> _Given exercise_:
Quote the material below word for word, from the line containing "Give me SVG" through the line containing "113H111V112H110L109 110L106 111V114L110", with both of those lines included. Leave the pictures out of your answer.

> _Extracted entries_:
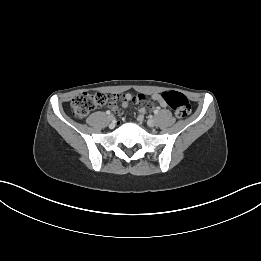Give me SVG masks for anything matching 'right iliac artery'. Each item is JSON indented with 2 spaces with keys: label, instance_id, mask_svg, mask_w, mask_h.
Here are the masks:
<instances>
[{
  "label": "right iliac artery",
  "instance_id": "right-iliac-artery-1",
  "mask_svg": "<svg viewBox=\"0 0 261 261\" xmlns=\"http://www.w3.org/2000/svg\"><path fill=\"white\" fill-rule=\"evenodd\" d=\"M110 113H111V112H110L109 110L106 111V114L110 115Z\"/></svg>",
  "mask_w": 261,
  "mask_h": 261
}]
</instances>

--

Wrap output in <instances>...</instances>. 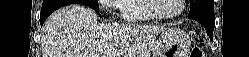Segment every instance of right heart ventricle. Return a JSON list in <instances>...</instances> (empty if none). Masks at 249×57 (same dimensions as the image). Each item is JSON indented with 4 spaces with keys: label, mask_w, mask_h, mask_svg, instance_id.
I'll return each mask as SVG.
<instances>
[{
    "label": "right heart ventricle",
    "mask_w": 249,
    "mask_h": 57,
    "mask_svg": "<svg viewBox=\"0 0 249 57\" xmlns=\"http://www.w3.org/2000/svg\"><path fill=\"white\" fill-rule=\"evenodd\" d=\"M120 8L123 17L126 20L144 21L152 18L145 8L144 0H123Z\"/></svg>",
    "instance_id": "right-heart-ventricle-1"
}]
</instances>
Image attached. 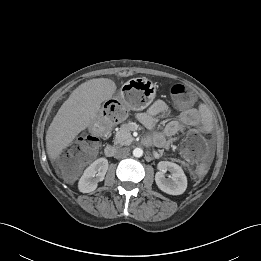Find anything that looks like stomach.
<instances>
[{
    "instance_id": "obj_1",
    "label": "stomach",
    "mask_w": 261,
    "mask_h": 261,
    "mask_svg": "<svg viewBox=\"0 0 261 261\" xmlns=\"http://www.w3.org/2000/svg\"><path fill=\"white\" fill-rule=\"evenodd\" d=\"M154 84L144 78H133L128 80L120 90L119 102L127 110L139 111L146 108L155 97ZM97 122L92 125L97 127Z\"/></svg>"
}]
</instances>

> _The output_:
Give me SVG masks for anything matching 'right iliac artery'. Each item is JSON indented with 2 spaces with keys: label, instance_id, mask_svg, mask_w, mask_h.
Here are the masks:
<instances>
[{
  "label": "right iliac artery",
  "instance_id": "right-iliac-artery-1",
  "mask_svg": "<svg viewBox=\"0 0 261 261\" xmlns=\"http://www.w3.org/2000/svg\"><path fill=\"white\" fill-rule=\"evenodd\" d=\"M110 113H111V112H110L109 110L106 111V114L110 115Z\"/></svg>",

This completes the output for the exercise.